By Brenda Nguyen CoStar Analytics
After two years of supercharged development, Philadelphia's industrial construction boom has finally leveled off. The slowdown has helped demand catch up with supply, reducing the number of unoccupied warehouses across the metropolitan area.
Developers added over 57 million square feet of new industrial space across the Philadelphia metropolitan area since 2020, one of the largest market expansions nationwide. Four counties in Southern New Jersey, Burlington, Camden, Gloucester and Salem, accounted for more than half of this regional expansion.
The construction spree pushed Philadelphia’s availability rate for industrial space from a low of 6.2% in 2022 to a peak of 10.6% in mid-2024. Consequently, landlords found it harder than expected to secure tenants due to the increased competition and slower leasing activity in recent years.

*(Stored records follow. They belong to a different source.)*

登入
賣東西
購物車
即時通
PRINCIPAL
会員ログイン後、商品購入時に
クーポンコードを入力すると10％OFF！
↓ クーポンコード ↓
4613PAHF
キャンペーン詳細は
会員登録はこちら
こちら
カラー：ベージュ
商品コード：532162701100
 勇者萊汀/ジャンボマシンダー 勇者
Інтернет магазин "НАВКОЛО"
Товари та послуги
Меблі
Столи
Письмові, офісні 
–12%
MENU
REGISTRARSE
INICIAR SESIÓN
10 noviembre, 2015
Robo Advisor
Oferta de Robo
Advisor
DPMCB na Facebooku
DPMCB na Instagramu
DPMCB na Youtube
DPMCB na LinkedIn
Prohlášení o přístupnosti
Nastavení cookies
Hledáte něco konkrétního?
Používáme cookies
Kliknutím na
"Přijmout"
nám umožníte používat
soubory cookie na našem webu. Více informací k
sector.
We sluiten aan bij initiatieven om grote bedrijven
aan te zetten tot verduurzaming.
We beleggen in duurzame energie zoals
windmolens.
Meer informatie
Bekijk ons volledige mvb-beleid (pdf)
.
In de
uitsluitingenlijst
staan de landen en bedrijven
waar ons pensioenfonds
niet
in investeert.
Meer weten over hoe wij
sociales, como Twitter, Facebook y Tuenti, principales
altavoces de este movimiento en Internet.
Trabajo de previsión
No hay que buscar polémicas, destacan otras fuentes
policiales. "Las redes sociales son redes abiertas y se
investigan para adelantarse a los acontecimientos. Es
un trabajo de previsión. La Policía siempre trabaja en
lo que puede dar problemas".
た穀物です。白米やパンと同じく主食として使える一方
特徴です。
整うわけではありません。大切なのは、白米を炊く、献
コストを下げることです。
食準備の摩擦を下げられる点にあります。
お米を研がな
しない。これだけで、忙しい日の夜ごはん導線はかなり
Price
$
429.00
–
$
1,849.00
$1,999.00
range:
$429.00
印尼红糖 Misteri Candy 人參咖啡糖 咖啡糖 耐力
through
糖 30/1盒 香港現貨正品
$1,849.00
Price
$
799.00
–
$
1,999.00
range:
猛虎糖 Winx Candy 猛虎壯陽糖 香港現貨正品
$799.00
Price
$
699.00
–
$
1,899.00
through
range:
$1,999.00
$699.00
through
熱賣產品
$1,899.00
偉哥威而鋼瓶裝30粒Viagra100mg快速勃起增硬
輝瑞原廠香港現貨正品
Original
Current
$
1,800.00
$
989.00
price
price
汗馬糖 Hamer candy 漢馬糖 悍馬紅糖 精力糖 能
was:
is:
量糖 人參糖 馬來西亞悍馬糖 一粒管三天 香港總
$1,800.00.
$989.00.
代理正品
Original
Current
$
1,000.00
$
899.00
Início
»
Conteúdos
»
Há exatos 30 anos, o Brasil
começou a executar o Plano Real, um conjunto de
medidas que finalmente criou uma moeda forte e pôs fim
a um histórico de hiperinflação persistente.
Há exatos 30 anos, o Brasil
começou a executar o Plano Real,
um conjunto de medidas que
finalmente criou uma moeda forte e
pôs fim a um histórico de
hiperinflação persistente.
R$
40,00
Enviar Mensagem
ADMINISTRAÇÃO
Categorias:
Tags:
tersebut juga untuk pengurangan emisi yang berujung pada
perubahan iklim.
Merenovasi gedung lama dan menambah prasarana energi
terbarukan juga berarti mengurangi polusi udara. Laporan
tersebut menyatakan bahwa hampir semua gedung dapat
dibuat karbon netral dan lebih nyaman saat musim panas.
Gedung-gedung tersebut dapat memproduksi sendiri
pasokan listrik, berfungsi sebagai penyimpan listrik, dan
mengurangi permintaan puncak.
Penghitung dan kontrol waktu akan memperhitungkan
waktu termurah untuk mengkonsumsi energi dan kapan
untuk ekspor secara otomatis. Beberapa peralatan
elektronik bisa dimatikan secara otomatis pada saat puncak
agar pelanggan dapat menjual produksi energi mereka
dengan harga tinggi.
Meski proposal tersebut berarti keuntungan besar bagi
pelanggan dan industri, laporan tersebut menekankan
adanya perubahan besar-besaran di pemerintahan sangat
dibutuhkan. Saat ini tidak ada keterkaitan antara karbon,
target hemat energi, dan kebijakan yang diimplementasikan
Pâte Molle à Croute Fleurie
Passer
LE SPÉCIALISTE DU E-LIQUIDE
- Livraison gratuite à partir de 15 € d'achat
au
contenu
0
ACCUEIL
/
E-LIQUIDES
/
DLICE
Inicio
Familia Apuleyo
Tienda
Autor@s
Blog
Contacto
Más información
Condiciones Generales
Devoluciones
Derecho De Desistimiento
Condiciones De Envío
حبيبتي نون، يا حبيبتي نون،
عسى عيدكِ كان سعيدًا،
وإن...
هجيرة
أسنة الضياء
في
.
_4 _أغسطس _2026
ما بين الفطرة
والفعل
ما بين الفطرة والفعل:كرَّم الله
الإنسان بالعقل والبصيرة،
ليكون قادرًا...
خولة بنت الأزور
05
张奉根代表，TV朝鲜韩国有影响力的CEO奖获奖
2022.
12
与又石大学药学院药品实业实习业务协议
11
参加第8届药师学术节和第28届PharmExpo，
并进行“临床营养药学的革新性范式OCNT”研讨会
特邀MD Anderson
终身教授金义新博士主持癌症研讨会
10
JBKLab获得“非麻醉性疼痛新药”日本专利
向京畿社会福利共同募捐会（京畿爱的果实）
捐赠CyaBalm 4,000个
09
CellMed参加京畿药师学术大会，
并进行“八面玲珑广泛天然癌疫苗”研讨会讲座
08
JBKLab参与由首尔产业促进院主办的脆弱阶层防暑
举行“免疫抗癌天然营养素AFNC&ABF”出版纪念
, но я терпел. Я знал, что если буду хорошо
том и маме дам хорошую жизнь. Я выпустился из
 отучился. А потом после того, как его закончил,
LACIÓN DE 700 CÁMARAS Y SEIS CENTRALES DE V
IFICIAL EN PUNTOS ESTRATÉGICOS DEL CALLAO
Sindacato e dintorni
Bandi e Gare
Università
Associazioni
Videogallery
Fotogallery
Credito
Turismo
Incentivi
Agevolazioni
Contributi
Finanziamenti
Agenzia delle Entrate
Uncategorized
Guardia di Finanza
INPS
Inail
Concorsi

The market has since turned a corner. The availability rate has dropped by 40 basis points to 10.2% in June, suggesting that tenant demand is finally catching up to the slower pace of new supply. Available inventory now totals 66 million square feet, an increase of 72% from 38.3 million square feet three years ago.
With construction activity moderating, Philadelphia's industrial market appears positioned for a more balanced year ahead. Landlords should find some relief as they face fewer new competitive properties hitting the market compared to the pace set over the past several years.